# REQUIRED ACTION
From the entries that follow, reproduce exactly and only the lines from the line with "Give the box of the object" to the line with "Where is the dresser? One point on it.", endpoints included.

# DATA FOR THIS EXERCISE
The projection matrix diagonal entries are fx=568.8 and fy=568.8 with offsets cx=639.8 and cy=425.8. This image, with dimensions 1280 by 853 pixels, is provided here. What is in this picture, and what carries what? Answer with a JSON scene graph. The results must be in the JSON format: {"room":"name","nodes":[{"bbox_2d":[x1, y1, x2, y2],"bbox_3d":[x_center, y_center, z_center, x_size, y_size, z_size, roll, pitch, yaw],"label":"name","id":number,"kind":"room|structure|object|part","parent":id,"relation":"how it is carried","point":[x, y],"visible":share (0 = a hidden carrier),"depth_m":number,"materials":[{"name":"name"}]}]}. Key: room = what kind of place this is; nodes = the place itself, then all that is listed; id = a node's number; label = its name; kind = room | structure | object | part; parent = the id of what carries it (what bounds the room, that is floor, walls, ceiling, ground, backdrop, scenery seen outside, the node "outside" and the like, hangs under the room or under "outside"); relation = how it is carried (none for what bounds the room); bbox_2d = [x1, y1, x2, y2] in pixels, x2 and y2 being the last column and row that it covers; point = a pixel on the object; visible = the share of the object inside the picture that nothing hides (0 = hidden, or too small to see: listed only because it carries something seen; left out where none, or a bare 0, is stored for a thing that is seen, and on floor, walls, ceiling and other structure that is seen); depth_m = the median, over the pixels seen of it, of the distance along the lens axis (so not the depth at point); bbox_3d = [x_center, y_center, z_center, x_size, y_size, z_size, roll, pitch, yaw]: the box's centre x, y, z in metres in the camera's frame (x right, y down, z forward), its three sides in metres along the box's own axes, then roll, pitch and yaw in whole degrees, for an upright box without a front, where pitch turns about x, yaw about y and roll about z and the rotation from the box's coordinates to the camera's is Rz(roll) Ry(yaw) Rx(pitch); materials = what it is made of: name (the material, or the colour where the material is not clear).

...

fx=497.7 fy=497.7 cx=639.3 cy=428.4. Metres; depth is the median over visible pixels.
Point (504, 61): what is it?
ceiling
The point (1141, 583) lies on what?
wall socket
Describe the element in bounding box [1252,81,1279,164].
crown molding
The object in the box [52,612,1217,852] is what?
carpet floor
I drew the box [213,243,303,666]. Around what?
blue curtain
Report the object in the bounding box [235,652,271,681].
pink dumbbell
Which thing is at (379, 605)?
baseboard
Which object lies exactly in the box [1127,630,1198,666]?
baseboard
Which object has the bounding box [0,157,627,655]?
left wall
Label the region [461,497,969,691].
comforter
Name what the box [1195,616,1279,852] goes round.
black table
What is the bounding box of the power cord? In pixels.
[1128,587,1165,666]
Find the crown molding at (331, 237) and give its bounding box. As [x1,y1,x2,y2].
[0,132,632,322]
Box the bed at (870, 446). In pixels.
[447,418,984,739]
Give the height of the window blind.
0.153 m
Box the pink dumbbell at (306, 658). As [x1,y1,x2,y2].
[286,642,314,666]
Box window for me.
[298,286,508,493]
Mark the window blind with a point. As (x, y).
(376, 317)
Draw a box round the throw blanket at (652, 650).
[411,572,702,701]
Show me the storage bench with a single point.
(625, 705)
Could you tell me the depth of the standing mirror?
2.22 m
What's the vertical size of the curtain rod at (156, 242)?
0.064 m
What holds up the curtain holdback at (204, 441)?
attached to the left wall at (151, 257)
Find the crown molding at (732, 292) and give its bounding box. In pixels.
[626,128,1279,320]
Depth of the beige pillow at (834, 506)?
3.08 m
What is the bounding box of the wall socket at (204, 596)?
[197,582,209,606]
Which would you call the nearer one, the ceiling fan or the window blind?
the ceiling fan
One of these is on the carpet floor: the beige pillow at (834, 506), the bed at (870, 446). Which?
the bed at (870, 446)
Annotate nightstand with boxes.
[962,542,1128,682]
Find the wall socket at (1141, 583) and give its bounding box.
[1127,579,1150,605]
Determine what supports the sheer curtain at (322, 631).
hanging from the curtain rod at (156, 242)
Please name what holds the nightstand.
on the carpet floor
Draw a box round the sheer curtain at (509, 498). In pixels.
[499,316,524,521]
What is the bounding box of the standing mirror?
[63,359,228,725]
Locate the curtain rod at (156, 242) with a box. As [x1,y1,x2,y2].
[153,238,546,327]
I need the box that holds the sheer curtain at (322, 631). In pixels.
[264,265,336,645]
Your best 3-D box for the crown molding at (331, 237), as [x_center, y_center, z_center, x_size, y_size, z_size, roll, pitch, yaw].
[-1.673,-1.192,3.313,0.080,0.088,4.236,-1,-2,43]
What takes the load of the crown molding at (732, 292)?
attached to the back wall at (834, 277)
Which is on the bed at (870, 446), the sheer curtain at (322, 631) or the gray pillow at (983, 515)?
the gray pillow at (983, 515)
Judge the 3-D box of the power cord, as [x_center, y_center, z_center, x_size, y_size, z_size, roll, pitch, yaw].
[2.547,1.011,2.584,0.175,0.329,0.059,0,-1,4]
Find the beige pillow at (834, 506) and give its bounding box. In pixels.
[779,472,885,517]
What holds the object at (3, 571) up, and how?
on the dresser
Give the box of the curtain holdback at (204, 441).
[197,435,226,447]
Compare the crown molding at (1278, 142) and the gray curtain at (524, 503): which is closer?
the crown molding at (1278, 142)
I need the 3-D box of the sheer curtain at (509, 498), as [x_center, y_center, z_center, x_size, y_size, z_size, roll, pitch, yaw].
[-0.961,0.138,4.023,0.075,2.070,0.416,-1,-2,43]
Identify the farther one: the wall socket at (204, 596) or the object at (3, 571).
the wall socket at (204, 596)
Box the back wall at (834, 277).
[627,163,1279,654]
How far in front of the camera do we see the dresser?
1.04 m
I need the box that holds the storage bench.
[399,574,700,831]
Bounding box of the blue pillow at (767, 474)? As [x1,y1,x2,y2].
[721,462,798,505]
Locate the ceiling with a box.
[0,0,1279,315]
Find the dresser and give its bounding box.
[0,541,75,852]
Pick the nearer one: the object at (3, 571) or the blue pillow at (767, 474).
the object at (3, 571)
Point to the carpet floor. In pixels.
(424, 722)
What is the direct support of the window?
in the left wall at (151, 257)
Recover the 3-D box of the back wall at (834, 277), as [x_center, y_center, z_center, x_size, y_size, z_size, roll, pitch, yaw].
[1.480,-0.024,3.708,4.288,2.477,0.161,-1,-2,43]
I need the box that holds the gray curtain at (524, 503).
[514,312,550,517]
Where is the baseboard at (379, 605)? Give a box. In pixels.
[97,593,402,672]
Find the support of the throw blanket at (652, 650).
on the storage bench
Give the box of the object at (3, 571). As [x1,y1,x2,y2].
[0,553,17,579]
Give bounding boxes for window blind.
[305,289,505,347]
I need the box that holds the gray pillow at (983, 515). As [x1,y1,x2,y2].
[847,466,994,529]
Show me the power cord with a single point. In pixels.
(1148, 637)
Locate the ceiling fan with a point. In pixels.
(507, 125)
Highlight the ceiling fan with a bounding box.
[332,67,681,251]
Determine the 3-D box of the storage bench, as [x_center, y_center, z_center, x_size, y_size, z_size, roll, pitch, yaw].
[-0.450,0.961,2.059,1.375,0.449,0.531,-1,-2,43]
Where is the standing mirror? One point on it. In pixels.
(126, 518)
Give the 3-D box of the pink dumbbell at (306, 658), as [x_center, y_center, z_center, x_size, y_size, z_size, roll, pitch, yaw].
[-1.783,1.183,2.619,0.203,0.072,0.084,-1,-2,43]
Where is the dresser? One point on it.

# YOUR SOLUTION
Give the box of the object at (3, 571). As [x1,y1,x2,y2].
[0,553,17,579]
Give bounding boxes for window blind.
[305,289,505,347]
I need the box that holds the gray pillow at (983, 515). As [x1,y1,x2,y2].
[847,466,994,529]
Show me the power cord with a single point. In pixels.
(1148, 637)
Locate the ceiling fan with a point. In pixels.
(507, 125)
Highlight the ceiling fan with a bounding box.
[332,67,681,251]
Determine the 3-D box of the storage bench, as [x_center, y_center, z_center, x_size, y_size, z_size, roll, pitch, yaw].
[-0.450,0.961,2.059,1.375,0.449,0.531,-1,-2,43]
Where is the standing mirror? One point on it. In pixels.
(126, 518)
Give the 3-D box of the pink dumbbell at (306, 658), as [x_center, y_center, z_center, x_size, y_size, z_size, roll, pitch, yaw].
[-1.783,1.183,2.619,0.203,0.072,0.084,-1,-2,43]
Where is the dresser? One point on it.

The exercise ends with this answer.